WRITTEN TASK: Reproduce the data in its entirety, exactly as written.

LISTED RECORDS:
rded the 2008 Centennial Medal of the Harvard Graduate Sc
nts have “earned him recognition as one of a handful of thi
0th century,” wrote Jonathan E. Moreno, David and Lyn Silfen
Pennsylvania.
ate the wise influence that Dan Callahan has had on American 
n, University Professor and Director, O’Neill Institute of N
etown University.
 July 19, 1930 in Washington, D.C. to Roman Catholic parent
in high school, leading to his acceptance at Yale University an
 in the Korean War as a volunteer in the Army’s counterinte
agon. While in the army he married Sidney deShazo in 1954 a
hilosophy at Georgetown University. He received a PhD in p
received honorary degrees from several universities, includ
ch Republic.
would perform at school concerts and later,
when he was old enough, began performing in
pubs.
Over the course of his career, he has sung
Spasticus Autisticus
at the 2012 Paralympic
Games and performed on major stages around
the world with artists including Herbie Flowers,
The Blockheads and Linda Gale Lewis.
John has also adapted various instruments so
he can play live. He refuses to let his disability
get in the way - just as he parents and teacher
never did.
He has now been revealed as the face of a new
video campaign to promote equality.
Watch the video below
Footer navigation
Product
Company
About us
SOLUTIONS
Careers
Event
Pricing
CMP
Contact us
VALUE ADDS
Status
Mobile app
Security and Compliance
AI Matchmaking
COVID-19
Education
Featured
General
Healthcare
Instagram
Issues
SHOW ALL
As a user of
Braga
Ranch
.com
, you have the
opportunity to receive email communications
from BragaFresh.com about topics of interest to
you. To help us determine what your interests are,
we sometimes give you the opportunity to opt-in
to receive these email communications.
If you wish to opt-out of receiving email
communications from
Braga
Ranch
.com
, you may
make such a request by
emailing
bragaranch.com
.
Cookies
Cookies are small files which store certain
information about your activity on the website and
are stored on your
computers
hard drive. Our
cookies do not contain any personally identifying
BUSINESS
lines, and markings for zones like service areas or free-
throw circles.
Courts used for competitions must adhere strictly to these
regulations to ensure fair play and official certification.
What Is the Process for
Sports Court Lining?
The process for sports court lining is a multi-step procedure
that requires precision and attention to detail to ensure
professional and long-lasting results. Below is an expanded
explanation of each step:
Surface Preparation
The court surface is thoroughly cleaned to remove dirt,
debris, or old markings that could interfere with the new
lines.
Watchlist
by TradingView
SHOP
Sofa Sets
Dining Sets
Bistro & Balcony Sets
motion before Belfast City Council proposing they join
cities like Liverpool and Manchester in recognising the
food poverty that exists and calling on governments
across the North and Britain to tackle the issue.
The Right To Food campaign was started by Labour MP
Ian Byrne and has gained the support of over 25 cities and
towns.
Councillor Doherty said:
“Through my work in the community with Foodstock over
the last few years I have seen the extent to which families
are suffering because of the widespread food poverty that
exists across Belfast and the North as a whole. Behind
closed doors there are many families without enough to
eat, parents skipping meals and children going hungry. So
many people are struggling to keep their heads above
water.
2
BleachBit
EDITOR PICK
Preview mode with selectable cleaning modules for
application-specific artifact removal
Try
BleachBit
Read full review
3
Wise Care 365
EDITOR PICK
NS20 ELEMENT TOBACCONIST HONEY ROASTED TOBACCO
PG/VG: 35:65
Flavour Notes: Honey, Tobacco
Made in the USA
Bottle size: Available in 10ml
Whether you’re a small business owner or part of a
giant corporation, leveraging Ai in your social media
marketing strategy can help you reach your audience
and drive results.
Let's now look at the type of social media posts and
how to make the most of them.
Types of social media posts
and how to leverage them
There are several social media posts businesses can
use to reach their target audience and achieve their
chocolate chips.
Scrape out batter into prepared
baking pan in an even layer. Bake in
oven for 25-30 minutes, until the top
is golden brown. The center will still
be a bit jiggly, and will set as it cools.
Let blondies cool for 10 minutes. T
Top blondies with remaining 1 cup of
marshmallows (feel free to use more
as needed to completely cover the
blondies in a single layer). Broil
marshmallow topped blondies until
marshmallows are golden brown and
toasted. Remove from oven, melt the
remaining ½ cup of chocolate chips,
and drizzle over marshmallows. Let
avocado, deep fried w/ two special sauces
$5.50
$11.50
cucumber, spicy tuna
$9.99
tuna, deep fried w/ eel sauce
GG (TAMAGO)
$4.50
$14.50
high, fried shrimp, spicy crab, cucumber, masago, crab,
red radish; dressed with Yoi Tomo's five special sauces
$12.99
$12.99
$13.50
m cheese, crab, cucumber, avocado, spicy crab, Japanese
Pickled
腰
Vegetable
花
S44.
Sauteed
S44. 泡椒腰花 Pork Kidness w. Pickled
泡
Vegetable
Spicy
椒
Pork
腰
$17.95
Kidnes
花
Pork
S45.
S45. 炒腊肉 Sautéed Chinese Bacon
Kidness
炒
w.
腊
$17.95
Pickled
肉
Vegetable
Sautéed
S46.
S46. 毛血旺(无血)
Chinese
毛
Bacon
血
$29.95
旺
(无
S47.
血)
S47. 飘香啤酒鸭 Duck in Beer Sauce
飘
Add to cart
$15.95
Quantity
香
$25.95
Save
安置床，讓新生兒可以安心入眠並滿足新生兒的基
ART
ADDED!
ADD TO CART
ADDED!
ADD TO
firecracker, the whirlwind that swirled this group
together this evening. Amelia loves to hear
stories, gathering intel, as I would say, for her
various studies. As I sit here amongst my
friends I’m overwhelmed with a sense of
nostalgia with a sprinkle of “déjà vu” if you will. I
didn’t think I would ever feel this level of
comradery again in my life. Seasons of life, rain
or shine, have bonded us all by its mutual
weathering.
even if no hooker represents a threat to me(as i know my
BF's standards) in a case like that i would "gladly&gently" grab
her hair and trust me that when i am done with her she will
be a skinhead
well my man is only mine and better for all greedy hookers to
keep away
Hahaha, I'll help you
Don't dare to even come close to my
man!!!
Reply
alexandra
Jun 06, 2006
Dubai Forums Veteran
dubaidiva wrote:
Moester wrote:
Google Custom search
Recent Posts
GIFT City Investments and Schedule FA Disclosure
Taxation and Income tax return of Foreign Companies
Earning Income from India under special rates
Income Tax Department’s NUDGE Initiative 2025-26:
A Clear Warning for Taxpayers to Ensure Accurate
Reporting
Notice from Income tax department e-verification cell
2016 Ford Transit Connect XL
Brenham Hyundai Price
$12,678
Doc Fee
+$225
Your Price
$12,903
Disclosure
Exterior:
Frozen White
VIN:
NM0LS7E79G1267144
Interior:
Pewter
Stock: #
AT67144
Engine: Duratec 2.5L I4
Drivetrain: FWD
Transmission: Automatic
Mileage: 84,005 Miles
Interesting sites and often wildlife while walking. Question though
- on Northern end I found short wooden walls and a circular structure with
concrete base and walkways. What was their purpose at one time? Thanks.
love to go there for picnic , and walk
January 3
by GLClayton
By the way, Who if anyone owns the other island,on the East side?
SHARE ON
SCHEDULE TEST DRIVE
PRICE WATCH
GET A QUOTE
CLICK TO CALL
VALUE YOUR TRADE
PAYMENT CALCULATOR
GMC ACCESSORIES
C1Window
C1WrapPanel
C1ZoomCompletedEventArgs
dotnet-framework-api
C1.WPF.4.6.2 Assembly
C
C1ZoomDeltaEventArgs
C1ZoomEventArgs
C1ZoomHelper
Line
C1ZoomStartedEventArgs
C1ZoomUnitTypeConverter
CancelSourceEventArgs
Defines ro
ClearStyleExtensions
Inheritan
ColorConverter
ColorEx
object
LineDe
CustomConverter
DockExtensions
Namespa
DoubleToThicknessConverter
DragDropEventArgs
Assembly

RESPONSE FOR THIS EXERCISE:
rded the 2008 Centennial Medal of the Harvard Graduate Sc
nts have “earned him recognition as one of a handful of thi
0th century,” wrote Jonathan E. Moreno, David and Lyn Silfen
Pennsylvania.
ate the wise influence that Dan Callahan has had on American 
n, University Professor and Director, O’Neill Institute of N
etown University.
 July 19, 1930 in Washington, D.C. to Roman Catholic parent
in high school, leading to his acceptance at Yale University an
 in the Korean War as a volunteer in the Army’s counterinte
agon. While in the army he married Sidney deShazo in 1954 a
hilosophy at Georgetown University. He received a PhD in p
received honorary degrees from several universities, includ
ch Republic.
would perform at school concerts and later,
when he was old enough, began performing in
pubs.
Over the course of his career, he has sung
Spasticus Autisticus
at the 2012 Paralympic
Games and performed on major stages around
the world with artists including Herbie Flowers,
The Blockheads and Linda Gale Lewis.
John has also adapted various instruments so
he can play live. He refuses to let his disability
get in the way - just as he parents and teacher
never did.
He has now been revealed as the face of a new
video campaign to promote equality.
Watch the video below
Footer navigation
Product
Company
About us
SOLUTIONS
Careers
Event
Pricing
CMP
Contact us
VALUE ADDS
Status
Mobile app
Security and Compliance
AI Matchmaking
COVID-19
Education
Featured
General
Healthcare
Instagram
Issues
SHOW ALL
As a user of
Braga
Ranch
.com
, you have the
opportunity to receive email communications
from BragaFresh.com about topics of interest to
you. To help us determine what your interests are,
we sometimes give you the opportunity to opt-in
to receive these email communications.
If you wish to opt-out of receiving email
communications from
Braga
Ranch
.com
, you may
make such a request by
emailing
bragaranch.com
.
Cookies
Cookies are small files which store certain
information about your activity on the website and
are stored on your
computers
hard drive. Our
cookies do not contain any personally identifying
BUSINESS
lines, and markings for zones like service areas or free-
throw circles.
Courts used for competitions must adhere strictly to these
regulations to ensure fair play and official certification.
What Is the Process for
Sports Court Lining?
The process for sports court lining is a multi-step procedure
that requires precision and attention to detail to ensure
professional and long-lasting results. Below is an expanded
explanation of each step:
Surface Preparation
The court surface is thoroughly cleaned to remove dirt,
debris, or old markings that could interfere with the new
lines.
Watchlist
by TradingView
SHOP
Sofa Sets
Dining Sets
Bistro & Balcony Sets
motion before Belfast City Council proposing they join
cities like Liverpool and Manchester in recognising the
food poverty that exists and calling on governments
across the North and Britain to tackle the issue.
The Right To Food campaign was started by Labour MP
Ian Byrne and has gained the support of over 25 cities and
towns.
Councillor Doherty said:
“Through my work in the community with Foodstock over
the last few years I have seen the extent to which families
are suffering because of the widespread food poverty that
exists across Belfast and the North as a whole. Behind
closed doors there are many families without enough to
eat, parents skipping meals and children going hungry. So
many people are struggling to keep their heads above
water.
2
BleachBit
EDITOR PICK
Preview mode with selectable cleaning modules for
application-specific artifact removal
Try
BleachBit
Read full review
3
Wise Care 365
EDITOR PICK
NS20 ELEMENT TOBACCONIST HONEY ROASTED TOBACCO
PG/VG: 35:65
Flavour Notes: Honey, Tobacco
Made in the USA
Bottle size: Available in 10ml
Whether you’re a small business owner or part of a
giant corporation, leveraging Ai in your social media
marketing strategy can help you reach your audience
and drive results.
Let's now look at the type of social media posts and
how to make the most of them.
Types of social media posts
and how to leverage them
There are several social media posts businesses can
use to reach their target audience and achieve their
chocolate chips.
Scrape out batter into prepared
baking pan in an even layer. Bake in
oven for 25-30 minutes, until the top
is golden brown. The center will still
be a bit jiggly, and will set as it cools.
Let blondies cool for 10 minutes. T
Top blondies with remaining 1 cup of
marshmallows (feel free to use more
as needed to completely cover the
blondies in a single layer). Broil
marshmallow topped blondies until
marshmallows are golden brown and
toasted. Remove from oven, melt the
remaining ½ cup of chocolate chips,
and drizzle over marshmallows. Let
avocado, deep fried w/ two special sauces
$5.50
$11.50
cucumber, spicy tuna
$9.99
tuna, deep fried w/ eel sauce
GG (TAMAGO)
$4.50
$14.50
high, fried shrimp, spicy crab, cucumber, masago, crab,
red radish; dressed with Yoi Tomo's five special sauces
$12.99
$12.99
$13.50
m cheese, crab, cucumber, avocado, spicy crab, Japanese
Pickled
腰
Vegetable
花
S44.
Sauteed
S44. 泡椒腰花 Pork Kidness w. Pickled
泡
Vegetable
Spicy
椒
Pork
腰
$17.95
Kidnes
花
Pork
S45.
S45. 炒腊肉 Sautéed Chinese Bacon
Kidness
炒
w.
腊
$17.95
Pickled
肉
Vegetable
Sautéed
S46.
S46. 毛血旺(无血)
Chinese
毛
Bacon
血
$29.95
旺
(无
S47.
血)
S47. 飘香啤酒鸭 Duck in Beer Sauce
飘
Add to cart
$15.95
Quantity
香
$25.95
Save
安置床，讓新生兒可以安心入眠並滿足新生兒的基
ART
ADDED!
ADD TO CART
ADDED!
ADD TO
firecracker, the whirlwind that swirled this group
together this evening. Amelia loves to hear
stories, gathering intel, as I would say, for her
various studies. As I sit here amongst my
friends I’m overwhelmed with a sense of
nostalgia with a sprinkle of “déjà vu” if you will. I
didn’t think I would ever feel this level of
comradery again in my life. Seasons of life, rain
or shine, have bonded us all by its mutual
weathering.
even if no hooker represents a threat to me(as i know my
BF's standards) in a case like that i would "gladly&gently" grab
her hair and trust me that when i am done with her she will
be a skinhead
well my man is only mine and better for all greedy hookers to
keep away
Hahaha, I'll help you
Don't dare to even come close to my
man!!!
Reply
alexandra
Jun 06, 2006
Dubai Forums Veteran
dubaidiva wrote:
Moester wrote:
Google Custom search
Recent Posts
GIFT City Investments and Schedule FA Disclosure
Taxation and Income tax return of Foreign Companies
Earning Income from India under special rates
Income Tax Department’s NUDGE Initiative 2025-26:
A Clear Warning for Taxpayers to Ensure Accurate
Reporting
Notice from Income tax department e-verification cell
2016 Ford Transit Connect XL
Brenham Hyundai Price
$12,678
Doc Fee
+$225
Your Price
$12,903
Disclosure
Exterior:
Frozen White
VIN:
NM0LS7E79G1267144
Interior:
Pewter
Stock: #
AT67144
Engine: Duratec 2.5L I4
Drivetrain: FWD
Transmission: Automatic
Mileage: 84,005 Miles
Interesting sites and often wildlife while walking. Question though
- on Northern end I found short wooden walls and a circular structure with
concrete base and walkways. What was their purpose at one time? Thanks.
love to go there for picnic , and walk
January 3
by GLClayton
By the way, Who if anyone owns the other island,on the East side?
SHARE ON
SCHEDULE TEST DRIVE
PRICE WATCH
GET A QUOTE
CLICK TO CALL
VALUE YOUR TRADE
PAYMENT CALCULATOR
GMC ACCESSORIES
C1Window
C1WrapPanel
C1ZoomCompletedEventArgs
dotnet-framework-api
C1.WPF.4.6.2 Assembly
C
C1ZoomDeltaEventArgs
C1ZoomEventArgs
C1ZoomHelper
Line
C1ZoomStartedEventArgs
C1ZoomUnitTypeConverter
CancelSourceEventArgs
Defines ro
ClearStyleExtensions
Inheritan
ColorConverter
ColorEx
object
LineDe
CustomConverter
DockExtensions
Namespa
DoubleToThicknessConverter
DragDropEventArgs
Assembly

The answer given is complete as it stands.